Respons Anggota Kongres dan Implikasi Politik
Rashida Tlaib, perempuan keturunan Palestina pertama yang terpilih ke Kongres AS, membalas pernyataan Trump melalui media sosial. Ia menulis, ‘Tak bisa menerima dua Muslimah yang melawan dan mengoreksinya, jadi sekarang dia mengamuk. #PresidentMajnoon.’ Kata ‘Majnoon’ dalam bahasa Arab berarti kerasukan roh jahat, gila, atau fanatik, menggarisbawahi ketegangan budaya dan politik yang mendalam.

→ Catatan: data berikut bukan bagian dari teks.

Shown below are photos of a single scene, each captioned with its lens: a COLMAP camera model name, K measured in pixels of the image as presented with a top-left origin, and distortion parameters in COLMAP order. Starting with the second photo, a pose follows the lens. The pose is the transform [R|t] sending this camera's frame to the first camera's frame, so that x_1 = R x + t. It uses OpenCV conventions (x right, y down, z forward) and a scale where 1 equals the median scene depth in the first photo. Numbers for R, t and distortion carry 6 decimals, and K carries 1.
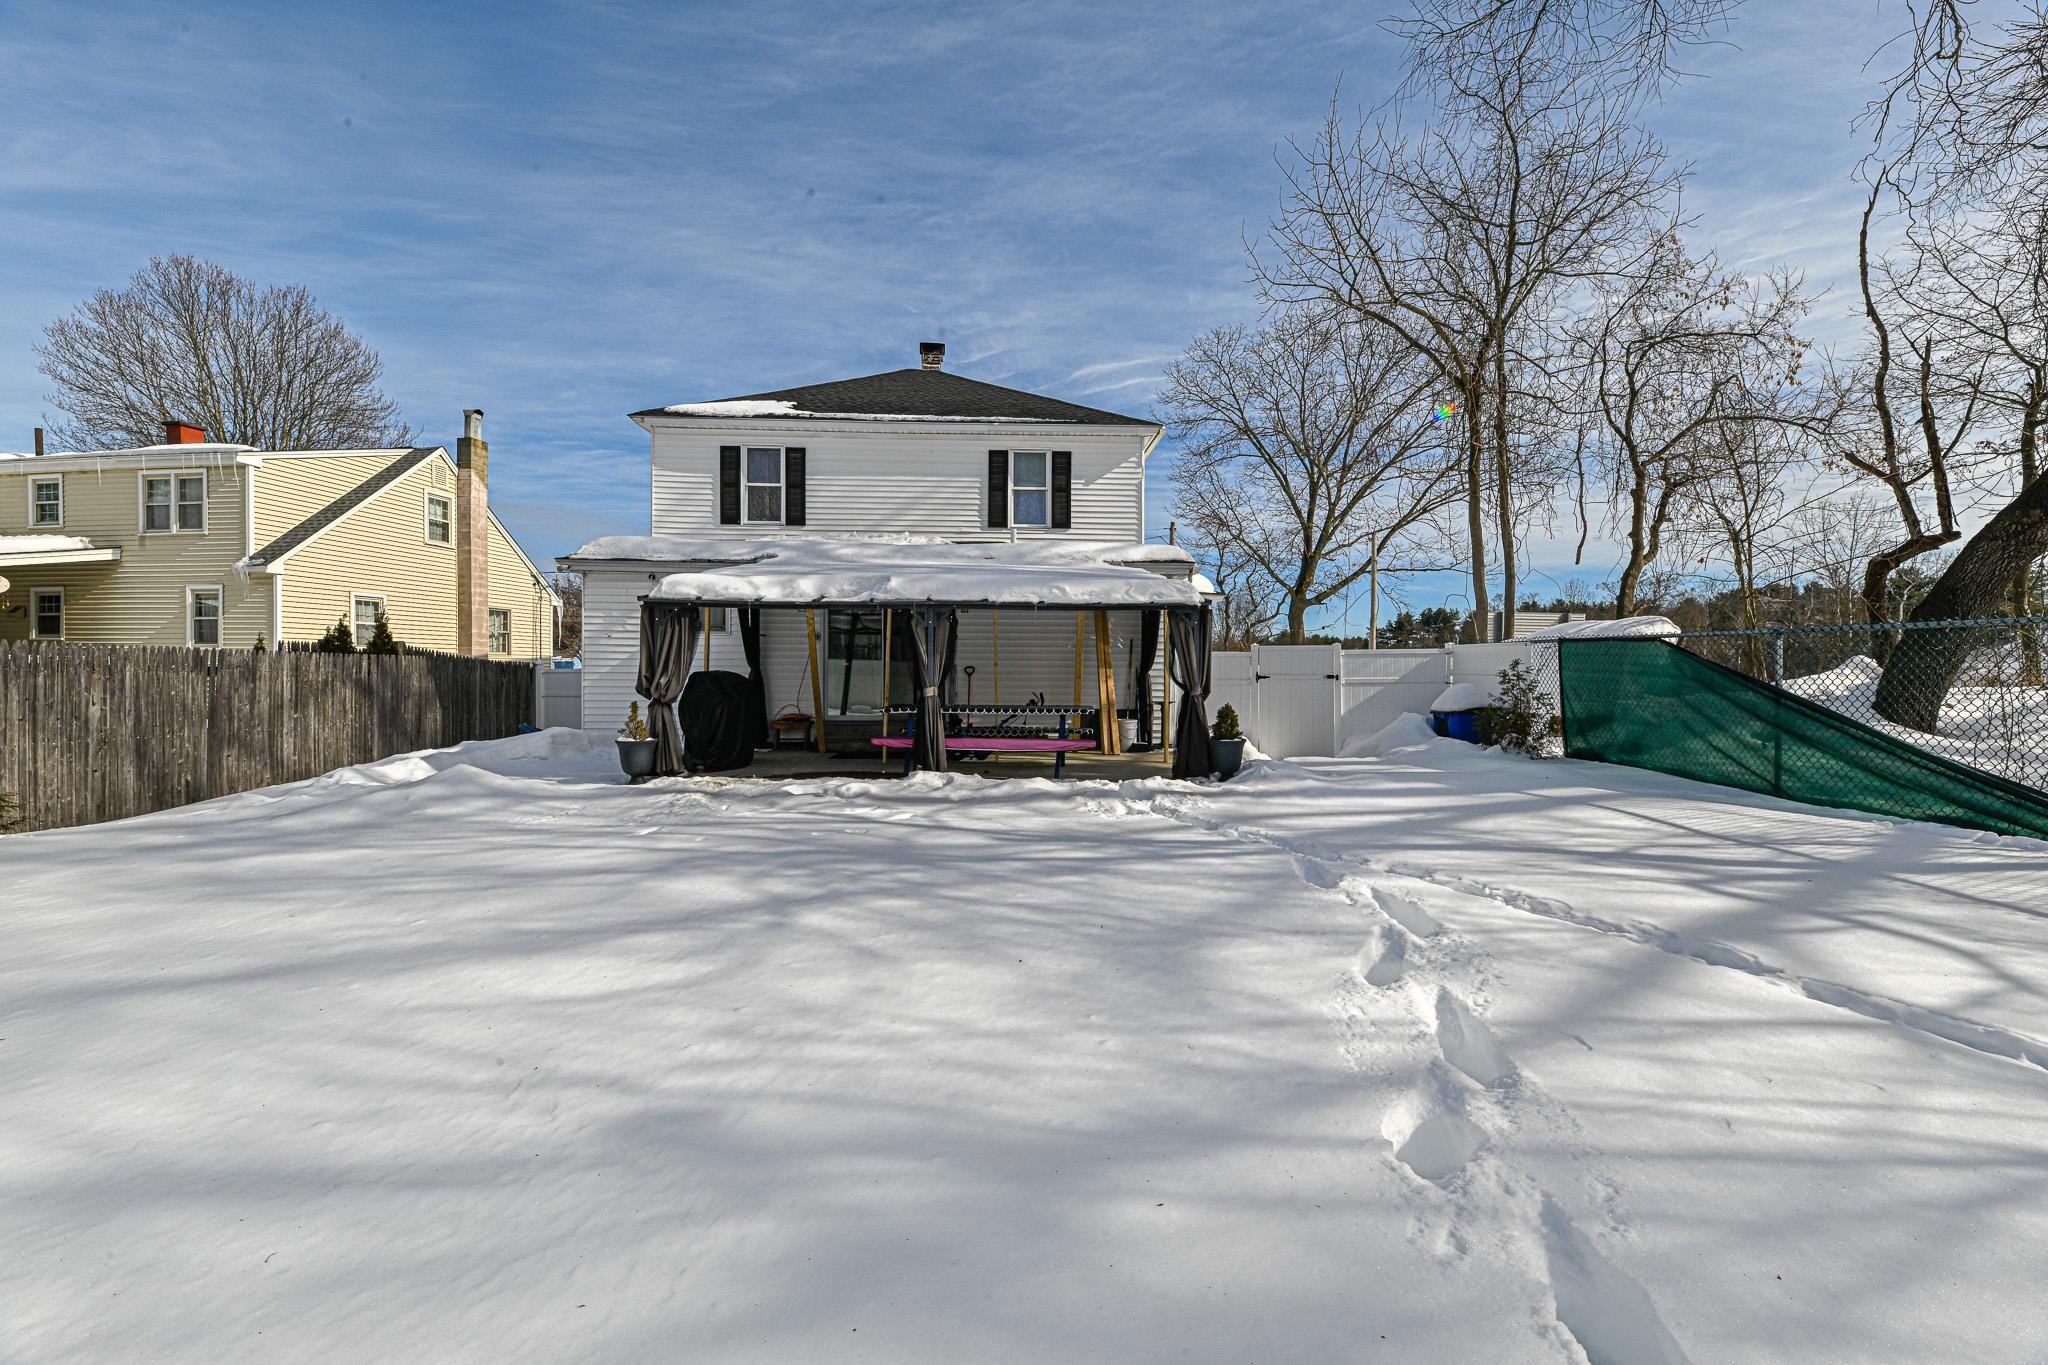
lens RADIAL K [[826.9, 0, 1035.8], [0, 826.9, 682.6], [0, 0, 1]] dist [-0.001974, -0.000767]
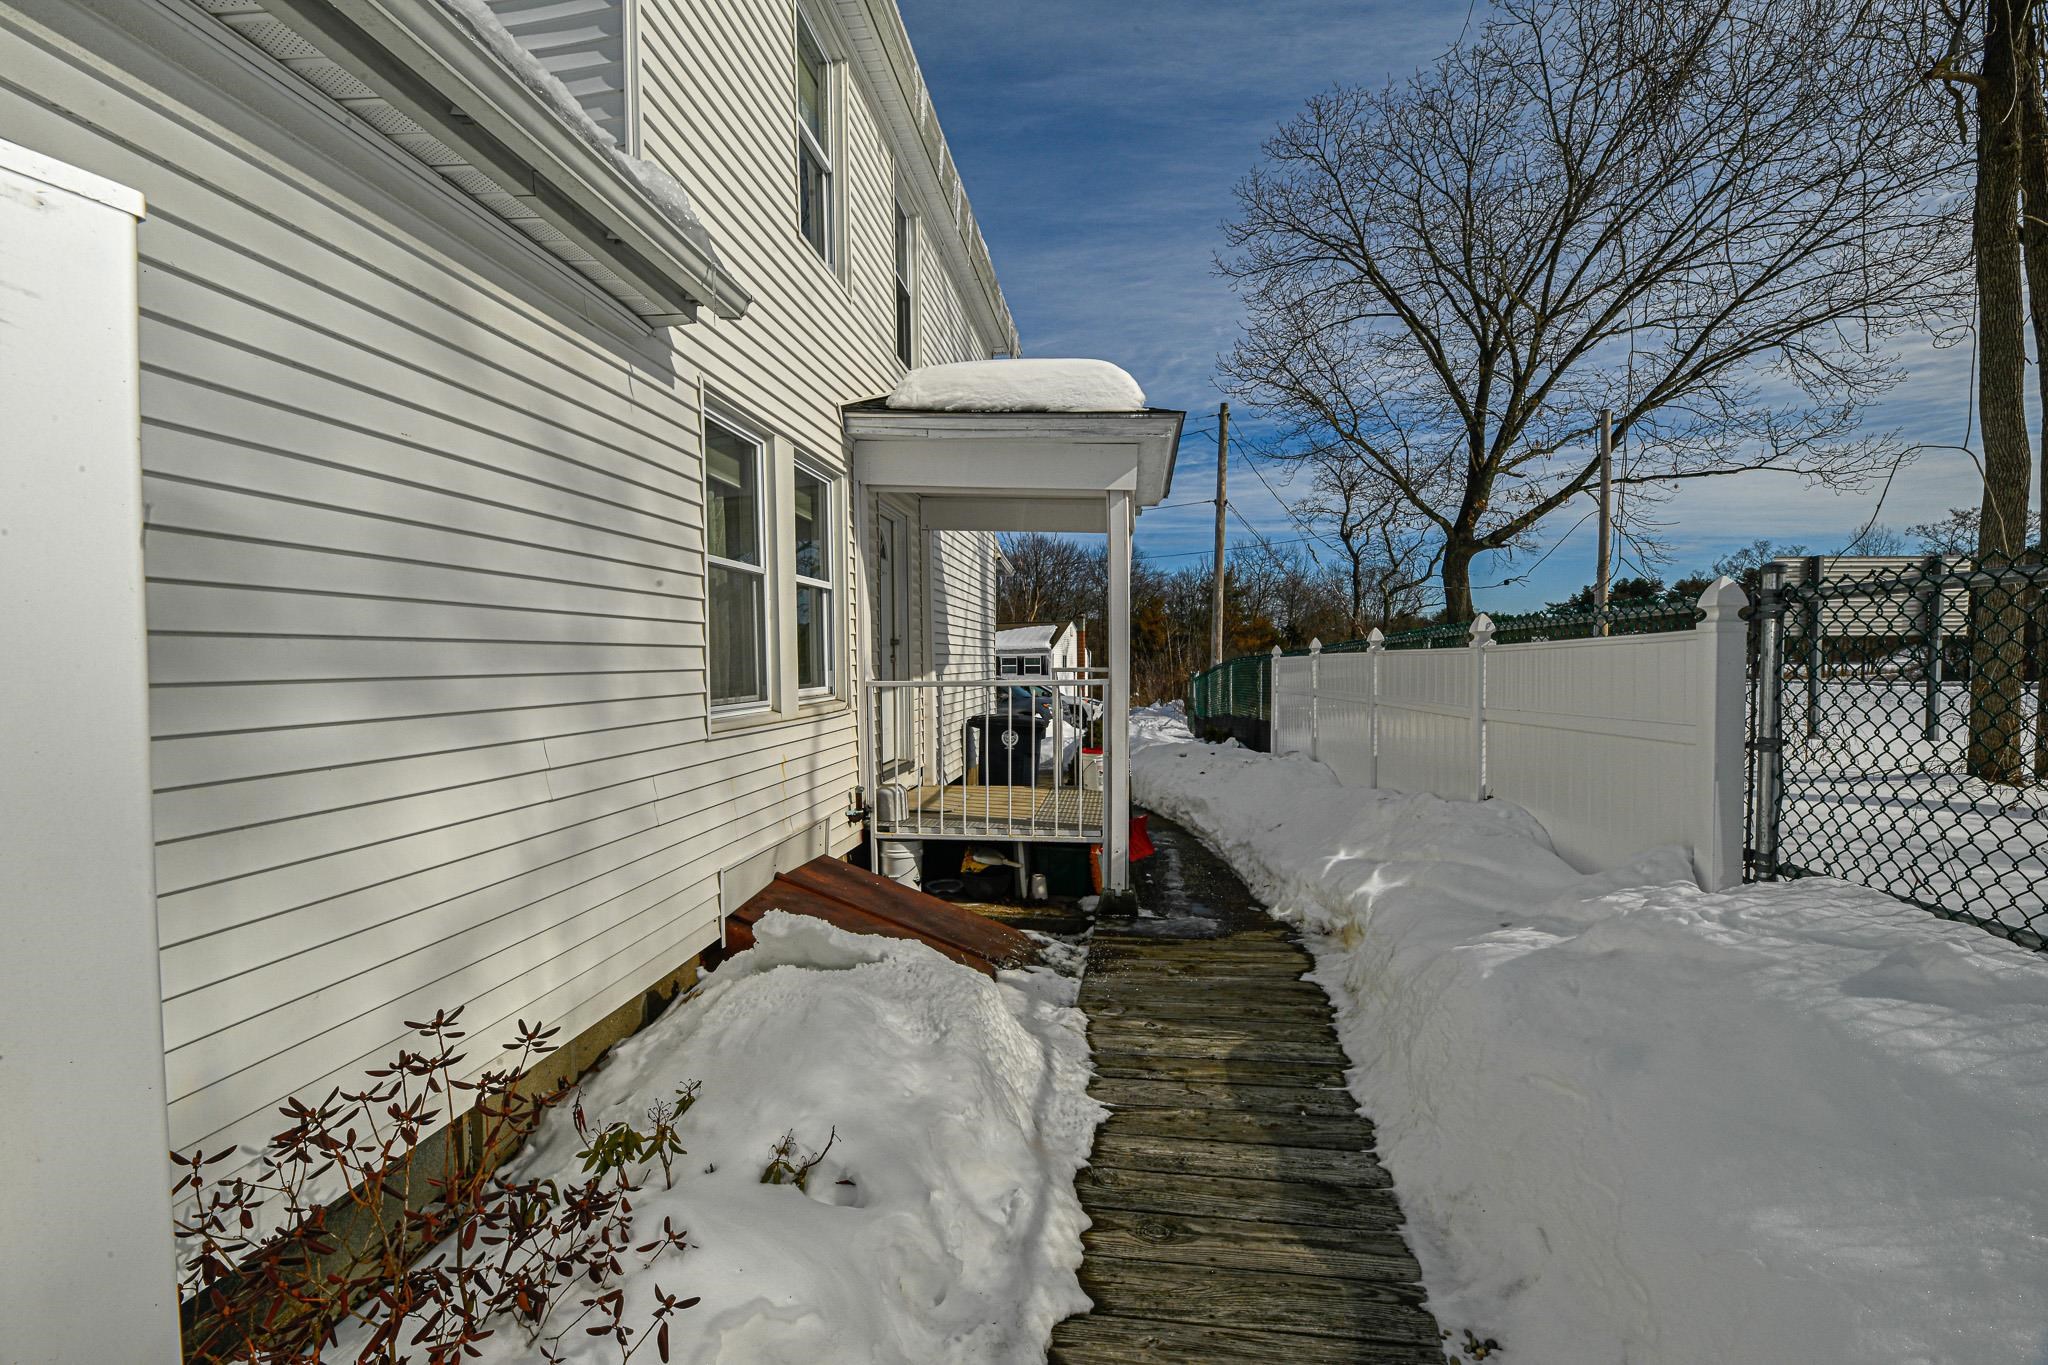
lens RADIAL K [[874.2, 0, 1024.0], [0, 874.2, 682.5], [0, 0, 1]] dist [-0.014551, -0.000252]
pose [[0.987209, -0.003794, -0.159383, 0.106163], [0.006429, 0.999851, 0.016015, -0.010311], [0.159299, -0.016835, 0.987087, 0.327318]]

Meskipun unggahan Trump secara khusus menyoroti Omar dan Tlaib, insiden protes di State of the Union juga melibatkan anggota DPR Demokrat lainnya, seperti Sarah McBride, yang dilaporkan NBC juga berteriak. Selain itu, insiden ini terjadi dalam konteks polarisasi politik yang lebih luas, termasuk pengusiran anggota DPR Al Green dari ruang sidang karena mengangkat papan bertuliskan ‘Black people aren’t apes’, merujuk pada video bernada rasis tentang mantan Presiden Barack Obama dan istrinya yang sebelumnya dibagikan Trump.
Retorika presiden yang menargetkan anggota legislatif minoritas ini berpotensi memperdalam perpecahan politik domestik dan memengaruhi citra Amerika Serikat sebagai negara multikultural yang menjunjung tinggi kebebasan berpendapat. Implikasi strategisnya mencakup potensi erosi kepercayaan publik terhadap institusi demokrasi dan tantangan terhadap kohesi sosial, yang pada gilirannya dapat memengaruhi posisi diplomasi dan soft power AS di panggung global.
Analisis mengenai dinamika politik ini didasarkan pada pernyataan resmi dari Gedung Putih, laporan media terkemuka, dan respons publik dari anggota Kongres yang bersangkutan yang dirilis pada 24-25 Februari 2026.